Hyping that into a crisis is almost as annoying as the non-event of Y2K. I’m still a bit miffed that I had to spend that New Year’s eve writing a story about something that didn’t happen.

Anyway.... The non-crisis of an early Daylight Saving Time got me thinking about whether we, as a nation, are really going to gain anything from beginning Daylight Saving Time three weeks early, on March 11.

Yes, I know that it is supposed to be an energy-saver. More people are up at night than in the morning, so by artificially juggling the day so that the sun rises later and sets later, we’ll use less electricity. In theory. Far as I can tell, no one has ever proven that it really makes a difference.

Indeed, that’s the problem with the whole Daylight Saving Time thing: It messes with people’s schedules without producing any clear or significant benefit. If it’s so great, after all, why don’t we spring forward two hours? Or why do we ever go back to Standard Time in the fall? Why not just make Daylight Saving Time permanent?

Some of my bias may come from being a morning person. Left to my own devices, I’d be asleep by about 8 p.m., and up not long after 4 a.m. It would be wonderful to have sunlight that early in the summer. And, in fact, we would have that if not for Daylight Saving Time, which pushes sunrise back an hour.

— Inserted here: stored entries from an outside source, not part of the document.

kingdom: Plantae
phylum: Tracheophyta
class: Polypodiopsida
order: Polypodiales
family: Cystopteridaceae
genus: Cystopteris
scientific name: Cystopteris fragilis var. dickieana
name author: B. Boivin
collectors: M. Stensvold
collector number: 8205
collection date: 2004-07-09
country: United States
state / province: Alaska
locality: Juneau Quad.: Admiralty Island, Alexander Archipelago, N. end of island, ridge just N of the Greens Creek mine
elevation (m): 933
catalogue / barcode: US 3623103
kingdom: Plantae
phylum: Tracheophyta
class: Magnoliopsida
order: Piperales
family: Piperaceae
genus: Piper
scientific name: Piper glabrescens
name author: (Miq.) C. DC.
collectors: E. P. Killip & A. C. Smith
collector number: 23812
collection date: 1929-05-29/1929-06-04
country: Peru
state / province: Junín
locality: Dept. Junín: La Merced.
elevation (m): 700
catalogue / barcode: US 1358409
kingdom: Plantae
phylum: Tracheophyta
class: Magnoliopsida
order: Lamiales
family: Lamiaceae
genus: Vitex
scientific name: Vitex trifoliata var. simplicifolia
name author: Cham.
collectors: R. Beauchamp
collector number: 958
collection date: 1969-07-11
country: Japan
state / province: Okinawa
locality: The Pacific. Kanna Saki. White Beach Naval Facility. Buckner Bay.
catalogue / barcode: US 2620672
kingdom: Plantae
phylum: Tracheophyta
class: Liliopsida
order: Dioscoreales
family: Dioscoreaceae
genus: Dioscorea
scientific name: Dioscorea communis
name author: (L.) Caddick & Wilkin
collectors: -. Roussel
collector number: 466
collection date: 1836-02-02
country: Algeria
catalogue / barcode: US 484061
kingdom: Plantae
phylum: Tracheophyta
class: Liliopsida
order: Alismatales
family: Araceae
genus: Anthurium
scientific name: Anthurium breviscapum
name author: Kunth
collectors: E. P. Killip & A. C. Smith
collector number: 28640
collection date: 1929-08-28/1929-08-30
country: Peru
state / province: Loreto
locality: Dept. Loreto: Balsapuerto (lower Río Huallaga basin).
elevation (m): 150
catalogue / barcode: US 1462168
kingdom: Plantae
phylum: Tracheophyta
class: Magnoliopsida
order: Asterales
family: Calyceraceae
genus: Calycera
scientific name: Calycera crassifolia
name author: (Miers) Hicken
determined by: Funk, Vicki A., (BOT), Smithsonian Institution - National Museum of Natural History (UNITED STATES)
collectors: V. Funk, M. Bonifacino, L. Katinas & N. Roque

In any case, the trend is likely to continue, as recent decades have brought Daylight Saving Time to an earlier and earlier start. President Ronald Reagan moved it up from the end of April to the beginning, and now President Bush has moved it ahead another three weeks (plus added a week in the fall).

In another 20 years, looking for another way to seem to be doing something about energy shortages, we can probably expect some president to bump Daylight Saving all the way into February so that here in the north we can continue driving to work in the dark for an extra few weeks.

But, hey, just think of all the fun times out in the back yard in the sunlight and 20-degree February temperatures.

OK, it may not really hurt anything to move Daylight Saving Time around. But the bottom line is it just does not seem right. Let’s make a plan and stick to it, even if it’s a bad plan for Daylight Saving to begin in March.

Journal publisher Dave Churchill’s column runs on Fridays.